What you are asked to do | Reproduce the records below word for word, omitting the pictures.

-*-

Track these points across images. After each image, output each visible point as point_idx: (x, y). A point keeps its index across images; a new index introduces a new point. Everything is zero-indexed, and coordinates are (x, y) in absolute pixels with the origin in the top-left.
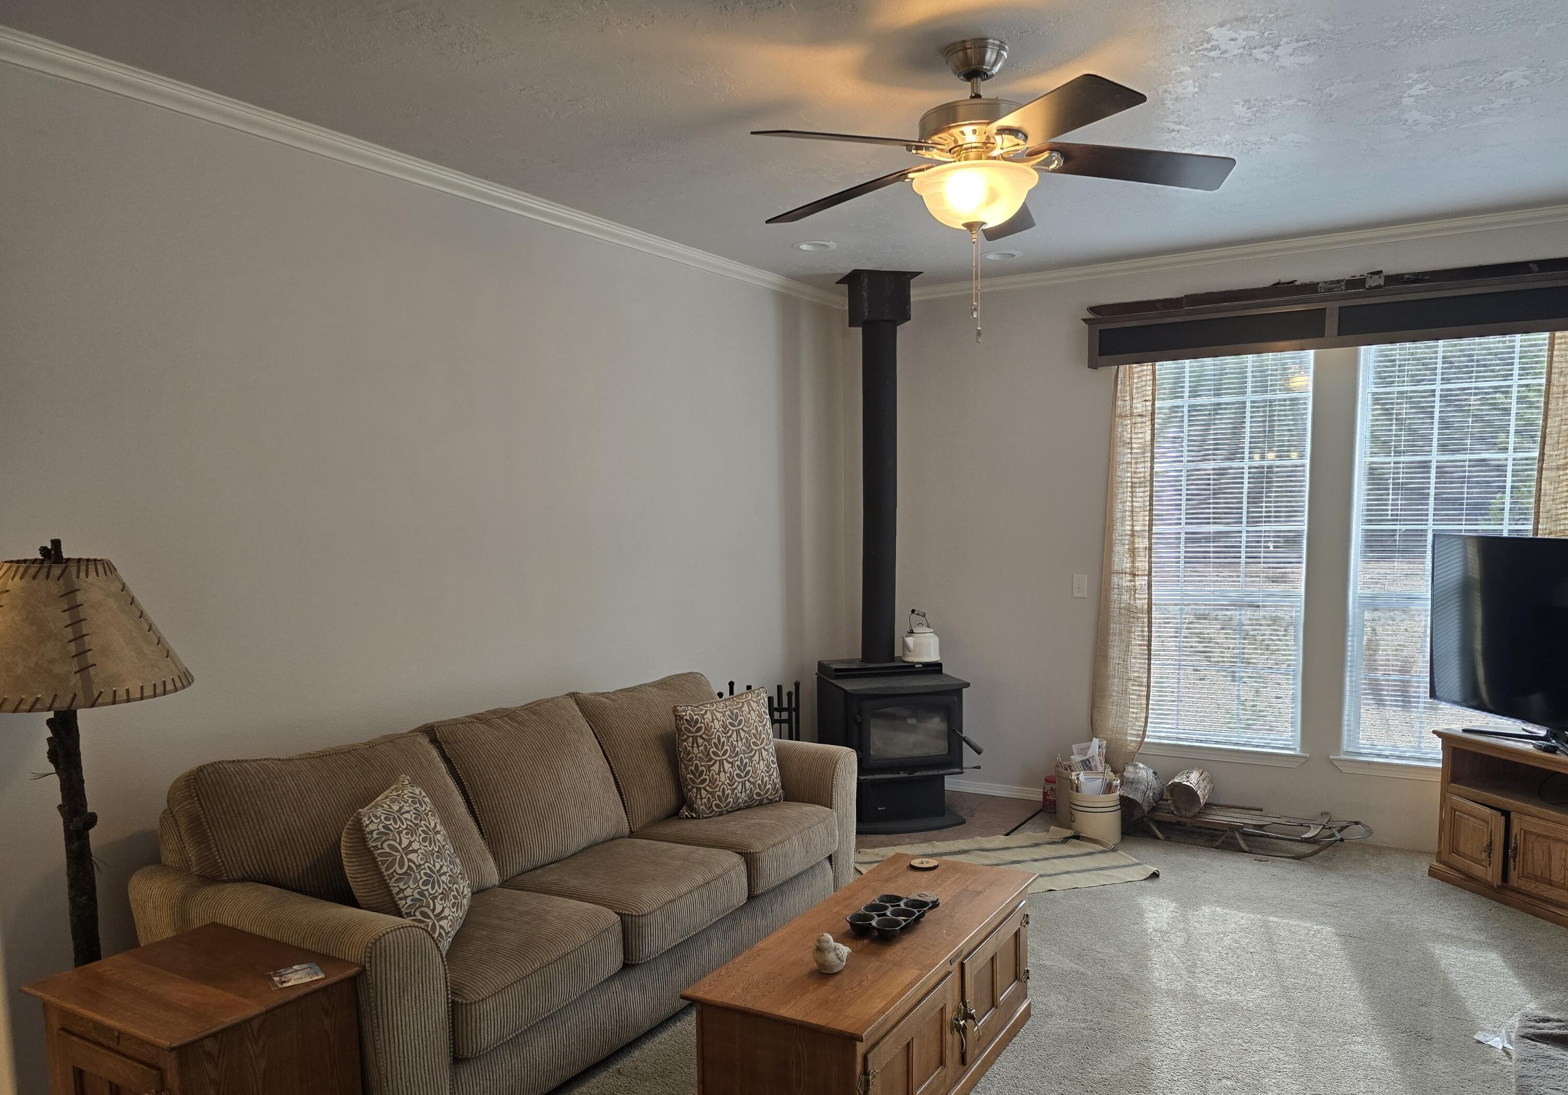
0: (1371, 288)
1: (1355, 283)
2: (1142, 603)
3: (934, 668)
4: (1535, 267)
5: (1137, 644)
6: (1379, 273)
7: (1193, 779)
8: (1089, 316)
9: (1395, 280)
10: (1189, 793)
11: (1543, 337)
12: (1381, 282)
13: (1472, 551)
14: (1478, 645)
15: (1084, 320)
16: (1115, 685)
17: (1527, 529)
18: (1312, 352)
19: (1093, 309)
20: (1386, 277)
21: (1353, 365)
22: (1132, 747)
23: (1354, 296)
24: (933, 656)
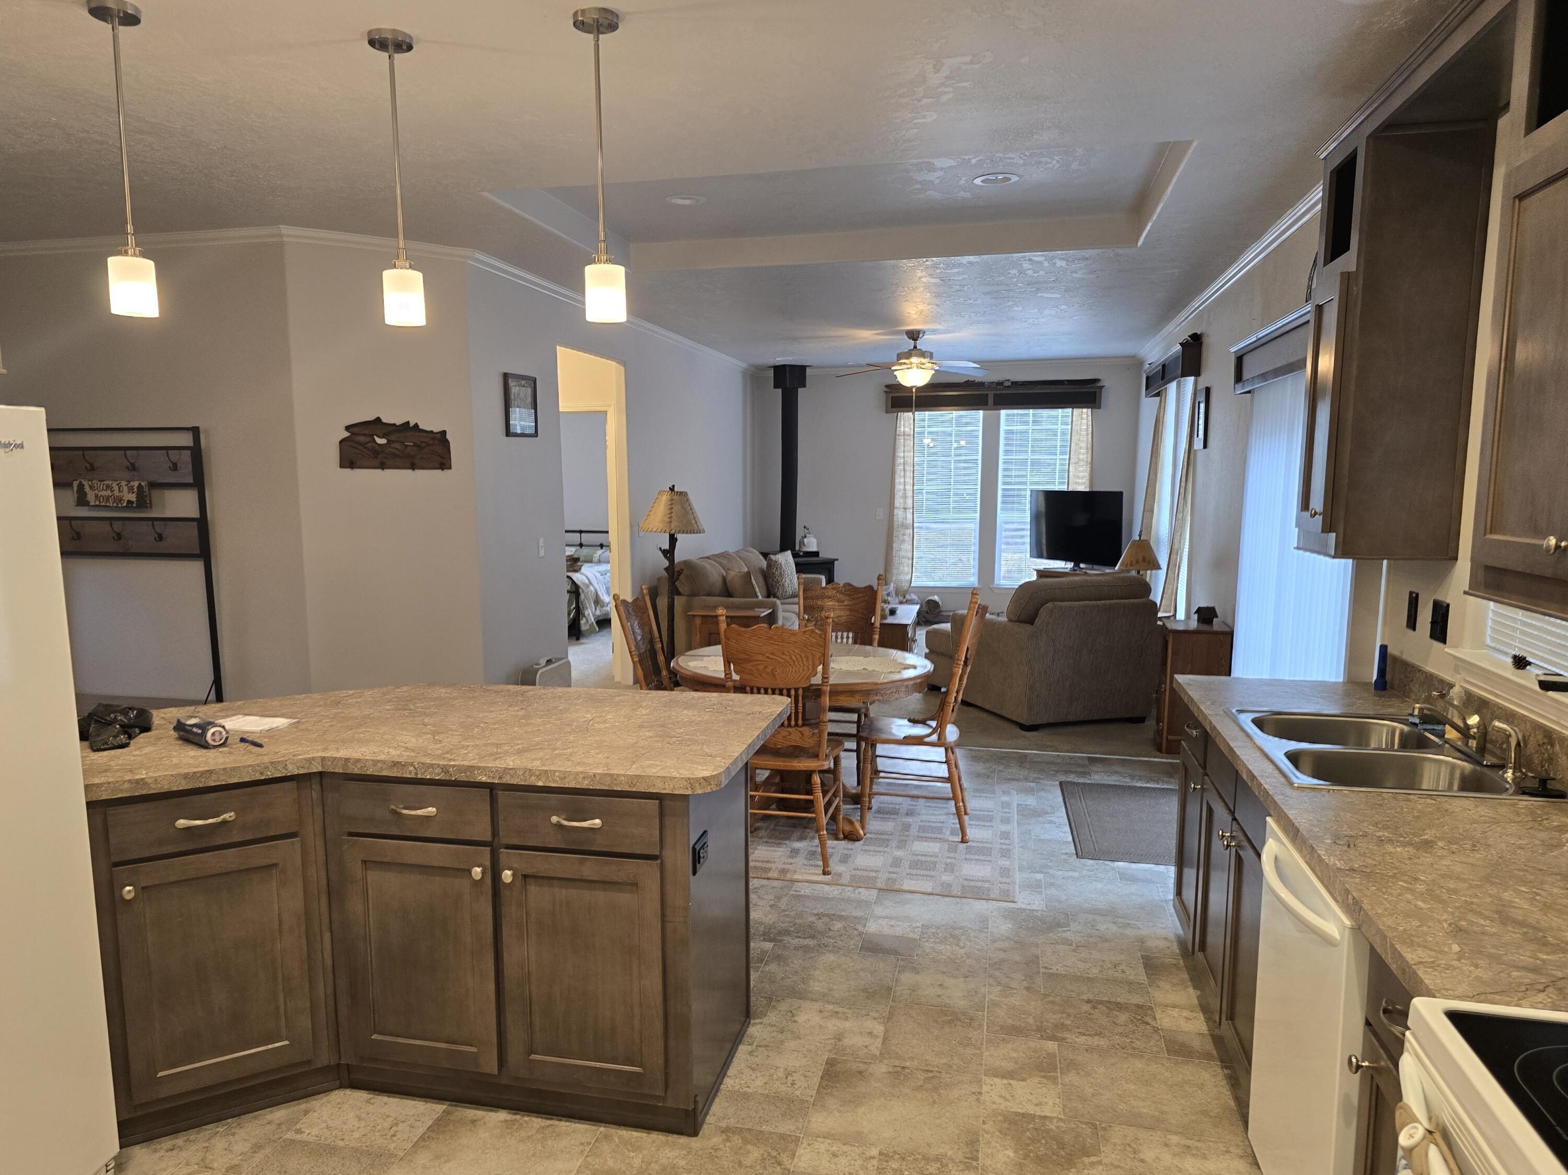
0: (1006, 387)
1: (1000, 384)
2: (909, 521)
3: (816, 554)
4: (1066, 383)
5: (908, 538)
6: (1009, 380)
7: (936, 598)
8: (886, 390)
9: (1015, 384)
10: (935, 602)
11: (1070, 410)
12: (1010, 384)
13: (1042, 499)
14: (1044, 541)
15: (885, 392)
16: (896, 560)
17: (1064, 488)
18: (981, 412)
19: (887, 386)
20: (1012, 382)
21: (999, 416)
22: (906, 588)
23: (999, 389)
24: (814, 549)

-*-

Completed task |
Track these points across images. After each image, output each visible point as point_idx: (x, y). A point keeps its index across images; a new index introduces a new point. Everything is zero-indexed, and coordinates are (x, y) in absolute pixels with the origin in the top-left.
0: (1371, 288)
1: (1355, 283)
2: (1142, 603)
3: (934, 668)
4: (1535, 267)
5: (1137, 644)
6: (1379, 273)
7: (1193, 779)
8: (1089, 316)
9: (1395, 280)
10: (1189, 793)
11: (1543, 337)
12: (1381, 282)
13: (1472, 551)
14: (1478, 645)
15: (1084, 320)
16: (1115, 685)
17: (1527, 529)
18: (1312, 352)
19: (1093, 309)
20: (1386, 277)
21: (1353, 365)
22: (1132, 747)
23: (1354, 296)
24: (933, 656)
0: (1006, 387)
1: (1000, 384)
2: (909, 521)
3: (816, 554)
4: (1066, 383)
5: (908, 538)
6: (1009, 380)
7: (936, 598)
8: (886, 390)
9: (1015, 384)
10: (935, 602)
11: (1070, 410)
12: (1010, 384)
13: (1042, 499)
14: (1044, 541)
15: (885, 392)
16: (896, 560)
17: (1064, 488)
18: (981, 412)
19: (887, 386)
20: (1012, 382)
21: (999, 416)
22: (906, 588)
23: (999, 389)
24: (814, 549)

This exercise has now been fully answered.